SÍNDROME DE TOURETTE
Pesquisas apontam para redução dos tiques.
ESCLEROSE MÚLTIPLA
Reduz espasmos, falta de sono e rigidez muscular. Mas pode aumentar a perda de memória e déficit de atenção, comuns a quem tem a doença.
Outras
INSÔNIA
Ajuda a induzir o sono, além de permitir noites mais tranquilas – o que pode ser útil no tratamento de estresse pós-traumático.
CÂNCER
Útil para o alívio dos efeitos colaterais da quimioterapia.
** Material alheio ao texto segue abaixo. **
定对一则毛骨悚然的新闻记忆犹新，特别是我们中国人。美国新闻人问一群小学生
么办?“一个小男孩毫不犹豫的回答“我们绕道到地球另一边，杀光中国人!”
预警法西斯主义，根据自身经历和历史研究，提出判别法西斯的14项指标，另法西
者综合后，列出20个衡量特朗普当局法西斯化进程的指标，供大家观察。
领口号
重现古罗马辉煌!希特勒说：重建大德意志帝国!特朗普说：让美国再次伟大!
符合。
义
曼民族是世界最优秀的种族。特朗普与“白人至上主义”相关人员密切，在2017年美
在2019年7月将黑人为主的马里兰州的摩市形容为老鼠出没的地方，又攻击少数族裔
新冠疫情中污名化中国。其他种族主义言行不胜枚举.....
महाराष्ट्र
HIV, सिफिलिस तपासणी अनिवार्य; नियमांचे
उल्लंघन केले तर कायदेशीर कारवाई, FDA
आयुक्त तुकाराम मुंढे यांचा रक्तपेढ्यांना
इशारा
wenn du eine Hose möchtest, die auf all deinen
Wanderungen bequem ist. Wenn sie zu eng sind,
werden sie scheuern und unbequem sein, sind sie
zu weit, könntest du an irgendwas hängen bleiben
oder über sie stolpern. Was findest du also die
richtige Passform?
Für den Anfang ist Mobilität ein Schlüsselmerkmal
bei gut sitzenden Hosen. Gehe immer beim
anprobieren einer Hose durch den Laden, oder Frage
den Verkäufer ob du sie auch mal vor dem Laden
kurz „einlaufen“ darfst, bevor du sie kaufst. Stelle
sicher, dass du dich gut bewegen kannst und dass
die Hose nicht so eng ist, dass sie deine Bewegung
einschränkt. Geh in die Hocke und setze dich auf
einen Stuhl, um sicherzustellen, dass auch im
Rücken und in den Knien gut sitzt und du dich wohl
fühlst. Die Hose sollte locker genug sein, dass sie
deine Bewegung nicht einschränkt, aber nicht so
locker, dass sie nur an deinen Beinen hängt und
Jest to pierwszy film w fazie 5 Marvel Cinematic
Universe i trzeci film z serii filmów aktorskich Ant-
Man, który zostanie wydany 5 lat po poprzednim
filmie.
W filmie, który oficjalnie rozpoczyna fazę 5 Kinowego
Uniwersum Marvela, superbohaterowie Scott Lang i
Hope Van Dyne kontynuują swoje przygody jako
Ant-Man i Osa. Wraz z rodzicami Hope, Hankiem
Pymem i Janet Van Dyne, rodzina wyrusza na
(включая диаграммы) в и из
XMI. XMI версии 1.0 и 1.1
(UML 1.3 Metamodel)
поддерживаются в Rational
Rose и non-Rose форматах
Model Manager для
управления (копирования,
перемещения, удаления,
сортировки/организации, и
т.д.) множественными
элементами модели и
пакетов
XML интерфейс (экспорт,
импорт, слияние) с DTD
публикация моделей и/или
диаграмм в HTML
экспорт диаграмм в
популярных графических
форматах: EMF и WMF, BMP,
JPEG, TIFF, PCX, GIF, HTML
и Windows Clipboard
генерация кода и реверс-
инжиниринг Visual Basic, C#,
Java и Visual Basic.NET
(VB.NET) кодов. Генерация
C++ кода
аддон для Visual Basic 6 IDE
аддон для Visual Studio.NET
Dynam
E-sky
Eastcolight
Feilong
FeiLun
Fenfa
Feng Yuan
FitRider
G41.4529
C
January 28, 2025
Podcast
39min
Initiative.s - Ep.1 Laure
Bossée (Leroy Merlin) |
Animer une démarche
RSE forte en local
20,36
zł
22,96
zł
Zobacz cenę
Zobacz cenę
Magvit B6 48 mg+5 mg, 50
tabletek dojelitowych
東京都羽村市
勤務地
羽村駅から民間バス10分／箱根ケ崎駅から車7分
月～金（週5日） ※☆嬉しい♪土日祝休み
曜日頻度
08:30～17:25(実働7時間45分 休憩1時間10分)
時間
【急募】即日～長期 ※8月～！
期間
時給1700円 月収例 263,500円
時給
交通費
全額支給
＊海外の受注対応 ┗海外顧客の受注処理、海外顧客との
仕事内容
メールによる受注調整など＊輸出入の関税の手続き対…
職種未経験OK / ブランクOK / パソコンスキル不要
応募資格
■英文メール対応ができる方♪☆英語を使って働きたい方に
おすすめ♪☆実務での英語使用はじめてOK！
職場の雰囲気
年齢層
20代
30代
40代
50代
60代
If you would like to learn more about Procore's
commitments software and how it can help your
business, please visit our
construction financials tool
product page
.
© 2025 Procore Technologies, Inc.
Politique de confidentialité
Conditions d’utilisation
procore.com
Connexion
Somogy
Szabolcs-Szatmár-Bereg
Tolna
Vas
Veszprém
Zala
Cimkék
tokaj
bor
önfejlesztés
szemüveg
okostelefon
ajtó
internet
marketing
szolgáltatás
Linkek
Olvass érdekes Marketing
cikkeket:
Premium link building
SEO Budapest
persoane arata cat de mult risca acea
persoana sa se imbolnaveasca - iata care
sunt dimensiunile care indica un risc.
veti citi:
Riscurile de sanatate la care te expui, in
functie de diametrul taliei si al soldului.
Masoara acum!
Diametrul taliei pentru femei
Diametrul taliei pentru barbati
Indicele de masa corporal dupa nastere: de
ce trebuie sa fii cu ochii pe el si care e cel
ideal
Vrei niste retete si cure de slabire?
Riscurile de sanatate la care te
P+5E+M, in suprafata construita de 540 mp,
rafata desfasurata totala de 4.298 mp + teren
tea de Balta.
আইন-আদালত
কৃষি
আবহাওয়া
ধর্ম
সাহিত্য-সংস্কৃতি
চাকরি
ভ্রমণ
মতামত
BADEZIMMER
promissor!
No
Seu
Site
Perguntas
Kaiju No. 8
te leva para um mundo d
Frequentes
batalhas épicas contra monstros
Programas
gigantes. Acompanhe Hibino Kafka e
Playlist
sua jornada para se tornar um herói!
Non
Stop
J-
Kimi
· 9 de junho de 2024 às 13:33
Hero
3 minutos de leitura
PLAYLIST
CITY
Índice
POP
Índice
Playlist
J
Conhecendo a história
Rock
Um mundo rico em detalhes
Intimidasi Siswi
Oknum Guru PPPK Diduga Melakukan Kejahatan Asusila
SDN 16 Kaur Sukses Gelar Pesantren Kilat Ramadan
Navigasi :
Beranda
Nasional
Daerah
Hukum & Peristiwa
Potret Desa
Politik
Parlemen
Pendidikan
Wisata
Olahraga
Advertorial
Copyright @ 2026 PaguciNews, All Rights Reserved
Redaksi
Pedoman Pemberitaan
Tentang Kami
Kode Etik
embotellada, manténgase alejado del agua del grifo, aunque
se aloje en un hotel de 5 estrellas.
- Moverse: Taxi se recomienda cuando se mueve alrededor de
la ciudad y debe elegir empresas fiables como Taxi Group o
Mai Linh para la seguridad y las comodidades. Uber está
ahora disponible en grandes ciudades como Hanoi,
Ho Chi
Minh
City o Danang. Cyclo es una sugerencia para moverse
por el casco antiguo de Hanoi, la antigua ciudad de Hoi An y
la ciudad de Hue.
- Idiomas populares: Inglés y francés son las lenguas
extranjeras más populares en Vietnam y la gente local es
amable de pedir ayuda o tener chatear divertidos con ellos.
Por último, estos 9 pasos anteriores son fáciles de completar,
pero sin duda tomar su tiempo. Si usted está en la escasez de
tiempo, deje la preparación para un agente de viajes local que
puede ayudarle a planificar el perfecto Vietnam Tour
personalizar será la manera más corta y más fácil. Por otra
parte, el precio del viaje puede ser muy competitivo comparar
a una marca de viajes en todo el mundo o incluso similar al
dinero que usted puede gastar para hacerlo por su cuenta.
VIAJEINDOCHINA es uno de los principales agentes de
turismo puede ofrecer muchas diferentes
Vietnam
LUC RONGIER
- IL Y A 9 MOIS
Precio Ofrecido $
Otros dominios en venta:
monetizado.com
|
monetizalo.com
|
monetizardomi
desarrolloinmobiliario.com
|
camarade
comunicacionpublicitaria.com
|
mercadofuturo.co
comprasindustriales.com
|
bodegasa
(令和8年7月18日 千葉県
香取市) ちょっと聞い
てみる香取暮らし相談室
Testes em animais mostraram que canabinoides podem matar células cancerígenas e até destruir tumores.
ANSIEDADE
Auxilia pessoas com estresse ou trauma recente. Mas, se a pessoa usar maconha por muito tempo, o corpo deixa de produzir as substâncias ansiolíticas naturalmente.
GLAUCOMA
Diminui a pressão intraocular, mas o resultado dura pouco e os efeitos colaterais pela dosagem são muitos. Pesquisas tentam encontrar uma forma segura de administrar maconha.
ASMA
Ao contrário do tabaco, o THC dilata os brônquios. Maconha vaporizada dá alívio semelhante ao das bombinhas.